*SELECTED EXCERPT*.

Chocolate Chequer Cake

  • Prep time
    30 minutes
  • Cooking time
    25 minutes
  • Servings
    16
  • Difficulty
    Easy

Ingredients

Stork Icing
  • 225 grams Stork
  • 225 grams caster sugar
  • 4 medium eggs
  • 225g self-raising flour, sieved
  • 1 teaspoon baking powder, sieved
  • 1 tablespoon cocoa, blended with 2 tablespoon water
  • 1 teaspoon vanilla extract
  • 2-3 tablespoons apricot jam, warmed and sieved
  • 85 grams Stork
  • 225g icing sugar, sieved
  • 1 tablespoon cocoa, blended with 2 tablespoons water
To decorate
  • Flaked, toasted almonds, or chocolate curls

      Instructions

      how_make
      1. Place Stork, sugar, eggs, flour and baking powder in mixing bowl and beat together with wooden spoon until well mixed, (2 - 3 minutes). Divide mixture and to one half add cocoa and water and the other half the vanilla. Divide the chocolate mix between two 18cm (7 inch) greased and bottom-lined sandwich tins and the vanilla mix in two 18cm (7 inch) greased and bottom-lined sandwich tins.

*TASK REQUIREMENTS*. From the chocolate chequer cake recipe's ingredient list, name every ingredient described as sieved, with its quantity.

*MATERIAL PROVIDED*.
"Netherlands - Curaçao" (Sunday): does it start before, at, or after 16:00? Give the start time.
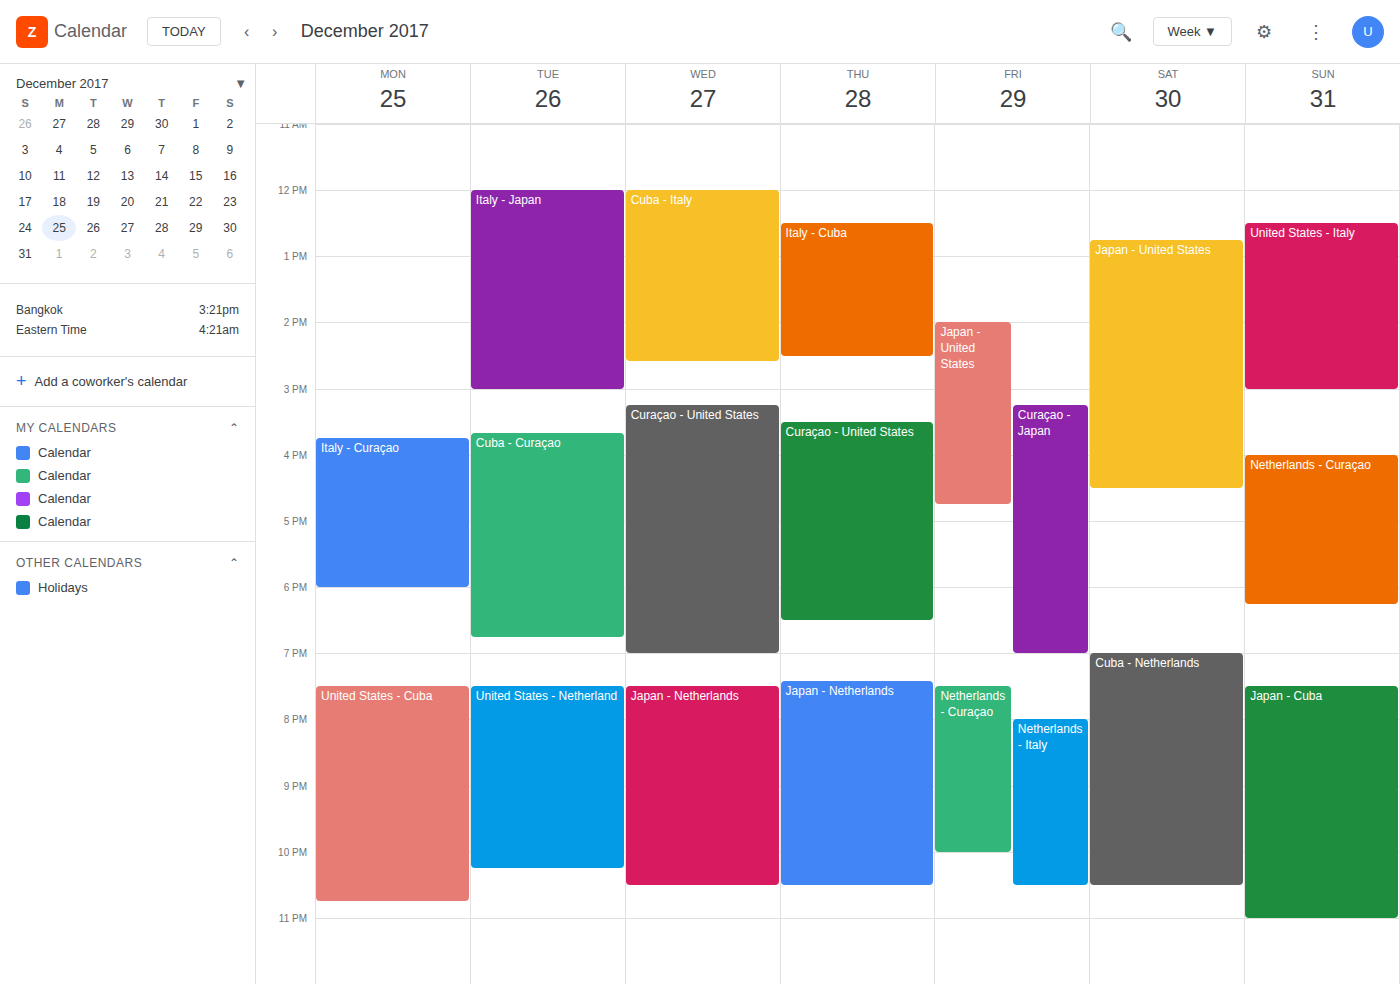
16:00 -- exactly at 16:00, on the 16:00 line.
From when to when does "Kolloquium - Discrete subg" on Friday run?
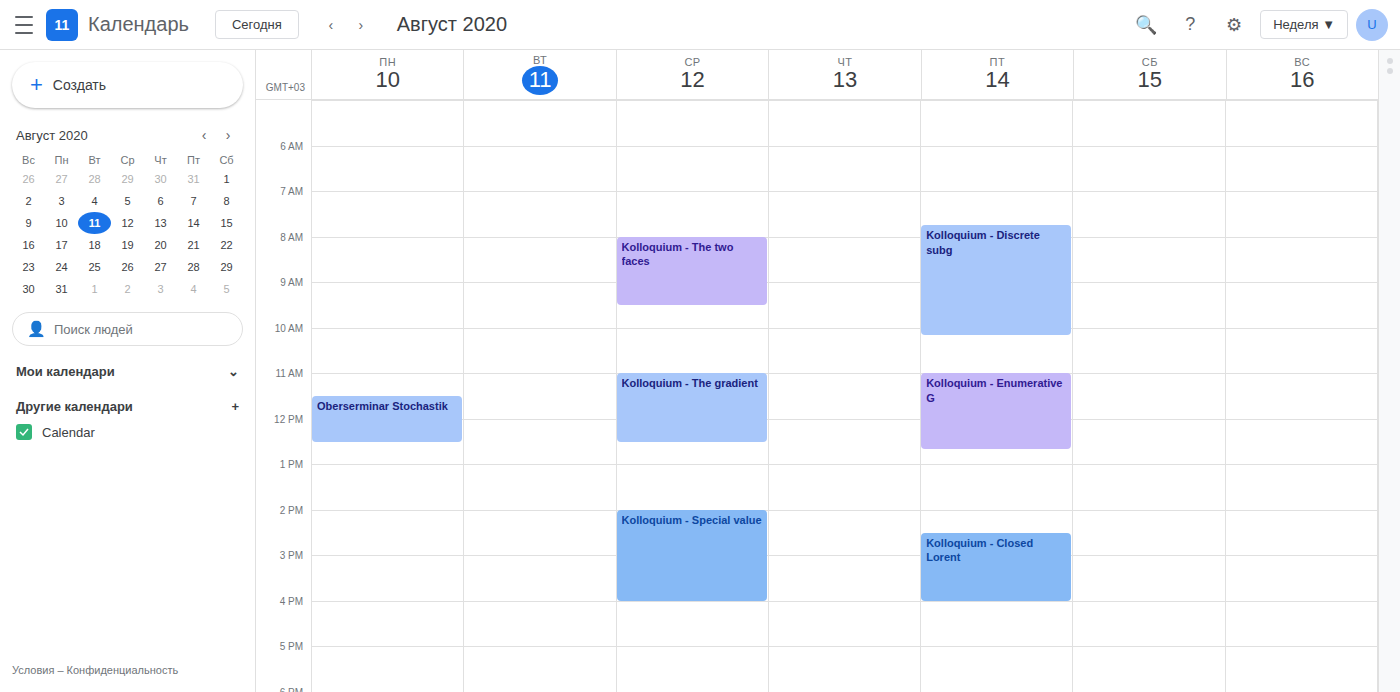
7:45 AM to 10:10 AM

*THE COMPLETED TASK*.
- 225g self-raising flour
- 1 teaspoon baking powder
- 2-3 tablespoons apricot jam (also warmed)
- 225g icing sugar